There are two parts to your question, efficient calculation and processing large data.
Efficient calculation
Suppose you had a more manageable data set m
with 5% of 30 million rows and 50 columns (this takes about 30% of my 8Gb; running out of memory would make everything run slowly so you'll need to let us know about this type of information).
nrow <- .05 * 30000000
ncol <- 50
m <- matrix(rnorm(nrow * ncol), nrow)
Maybe you'd write a function clean
that efficiently removed the outliers on a per-row basis; it likely uses another function that efficiently calculates row-wise standard deviations
rowSD <- function(m) {
## efficiently calculate row-wise SD
## naive: apply(m, 1, sd, na.rm=TRUE)
## update via @BenBolker / http://stackoverflow.com/questions/16046820/change-row-values-to-zero-if-less-than-row-standard-deviation
sqrt(rowSums((m - rowMeans(m, na.rm=TRUE))^2, na.rm=TRUE) / (ncol(m)-1))
}
clean <- function(m) {
## efficiently implement your strategy for identifying outliers
m[abs(m - rowMeans(m)) > 3 * rowSD(m)] <- NA # fast enough
m
}
For the matrix m
the naive implementation of rowSD(m)
took about 56s, whereas the update from @BenBolker takes about 1.4 seconds; clean(sd)
takes about 5s.

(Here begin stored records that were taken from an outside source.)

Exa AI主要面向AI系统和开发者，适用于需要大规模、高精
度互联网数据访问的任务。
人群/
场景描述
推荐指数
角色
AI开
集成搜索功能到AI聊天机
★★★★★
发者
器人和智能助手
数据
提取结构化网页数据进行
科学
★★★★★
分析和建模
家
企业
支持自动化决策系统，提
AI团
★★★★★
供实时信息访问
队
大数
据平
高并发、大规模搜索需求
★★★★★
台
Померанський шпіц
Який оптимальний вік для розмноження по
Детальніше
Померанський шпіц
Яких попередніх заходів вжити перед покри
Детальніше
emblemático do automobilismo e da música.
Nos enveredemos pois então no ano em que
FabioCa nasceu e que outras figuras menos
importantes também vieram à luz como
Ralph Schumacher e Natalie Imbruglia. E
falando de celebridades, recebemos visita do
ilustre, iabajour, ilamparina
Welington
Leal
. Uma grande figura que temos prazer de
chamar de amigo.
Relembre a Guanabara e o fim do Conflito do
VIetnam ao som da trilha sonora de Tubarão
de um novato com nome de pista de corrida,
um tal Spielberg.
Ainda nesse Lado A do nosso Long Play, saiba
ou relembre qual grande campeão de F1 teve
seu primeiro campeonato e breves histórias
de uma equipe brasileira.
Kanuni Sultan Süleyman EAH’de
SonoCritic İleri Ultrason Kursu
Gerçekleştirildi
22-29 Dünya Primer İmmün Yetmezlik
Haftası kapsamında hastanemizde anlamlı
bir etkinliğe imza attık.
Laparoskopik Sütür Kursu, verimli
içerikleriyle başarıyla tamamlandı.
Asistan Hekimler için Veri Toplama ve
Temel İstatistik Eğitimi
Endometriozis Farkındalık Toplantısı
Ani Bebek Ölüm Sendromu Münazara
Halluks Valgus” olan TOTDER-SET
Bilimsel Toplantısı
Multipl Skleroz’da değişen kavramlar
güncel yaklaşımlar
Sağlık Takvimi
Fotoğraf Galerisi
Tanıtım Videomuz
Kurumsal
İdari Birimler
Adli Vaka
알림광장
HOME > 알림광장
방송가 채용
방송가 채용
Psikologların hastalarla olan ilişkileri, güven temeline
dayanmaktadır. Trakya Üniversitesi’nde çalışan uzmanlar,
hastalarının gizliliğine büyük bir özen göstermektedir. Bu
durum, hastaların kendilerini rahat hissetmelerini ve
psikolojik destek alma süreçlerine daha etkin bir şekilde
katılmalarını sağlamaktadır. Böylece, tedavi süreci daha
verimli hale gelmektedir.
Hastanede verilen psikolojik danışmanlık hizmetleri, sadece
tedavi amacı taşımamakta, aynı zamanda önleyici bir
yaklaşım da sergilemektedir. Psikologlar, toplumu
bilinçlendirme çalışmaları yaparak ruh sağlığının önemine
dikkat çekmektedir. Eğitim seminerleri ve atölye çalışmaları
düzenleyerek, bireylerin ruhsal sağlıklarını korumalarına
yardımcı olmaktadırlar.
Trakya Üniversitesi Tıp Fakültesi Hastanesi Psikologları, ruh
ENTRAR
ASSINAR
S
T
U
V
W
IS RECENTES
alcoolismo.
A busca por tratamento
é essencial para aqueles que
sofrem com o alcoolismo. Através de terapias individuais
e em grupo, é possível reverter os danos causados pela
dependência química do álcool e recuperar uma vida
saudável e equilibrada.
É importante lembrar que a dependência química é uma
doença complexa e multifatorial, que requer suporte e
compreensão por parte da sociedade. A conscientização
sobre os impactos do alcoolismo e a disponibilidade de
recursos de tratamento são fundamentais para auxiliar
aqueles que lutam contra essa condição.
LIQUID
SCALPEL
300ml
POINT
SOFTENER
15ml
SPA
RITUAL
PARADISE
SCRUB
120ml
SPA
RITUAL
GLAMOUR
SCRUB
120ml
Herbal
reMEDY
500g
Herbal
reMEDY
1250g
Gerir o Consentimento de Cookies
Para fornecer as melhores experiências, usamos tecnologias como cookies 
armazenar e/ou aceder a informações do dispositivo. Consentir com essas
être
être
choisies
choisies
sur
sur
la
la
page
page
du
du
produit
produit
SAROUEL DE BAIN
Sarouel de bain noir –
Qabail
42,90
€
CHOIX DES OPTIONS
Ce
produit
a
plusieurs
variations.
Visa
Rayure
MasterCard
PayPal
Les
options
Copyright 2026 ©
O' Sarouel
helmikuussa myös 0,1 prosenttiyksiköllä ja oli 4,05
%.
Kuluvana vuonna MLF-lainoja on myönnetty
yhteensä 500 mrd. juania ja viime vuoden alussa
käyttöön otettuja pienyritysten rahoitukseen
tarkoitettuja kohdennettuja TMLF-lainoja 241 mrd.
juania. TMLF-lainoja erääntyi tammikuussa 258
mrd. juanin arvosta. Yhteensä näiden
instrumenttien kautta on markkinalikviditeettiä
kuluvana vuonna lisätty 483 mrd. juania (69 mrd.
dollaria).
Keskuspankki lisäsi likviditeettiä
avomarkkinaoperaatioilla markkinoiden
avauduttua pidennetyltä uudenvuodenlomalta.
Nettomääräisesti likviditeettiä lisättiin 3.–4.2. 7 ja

Both make multiple copies of and passes through the data, so far from ideal.
Large data
Think about processing your data in chunks of size nrow
. If you'd cleaned two chunks m1
, m2
you could combine them and keep the top values with
sd <- c(rowSD(m1), rowSD(m2))
## if sorted, sd[idx] would be the value that separate high and low
idx <- nrow(result) + nrow(m) - nrow
keep <- sd > sort.int(sd, partial=idx)[idx] # index correct, or off-by-one?
## replace smallest in m1 with largest in m2
m1[!head(keep, nrow(m1)),] <- m2[tail(keep, nrow(m2)),]
Since you're doing matrix operations, it sounds like your data are all numeric and scan
, reading files in chunks, is the appropriate input.
conn <- file("myfile", "r")
result <- matrix(0, nrow, ncol)
while (length(x <- scan(con, nmax = nrow * ncol))) {
m <- clean(matrix(x, nrow, ncol, byrow=TRUE))
sd <- c(rowSD(result), rowSD(m))
idx <- nrow(result) + nrow(m) - nrow
keep <- sd > sort.int(sd, partial=idx)[idx]
result[!head(keep, nrow),] <- m[tail(keep, nrow(m)),]
}
close(conn)
result
is then the desired collection of cleaned rows with highest standard deviation.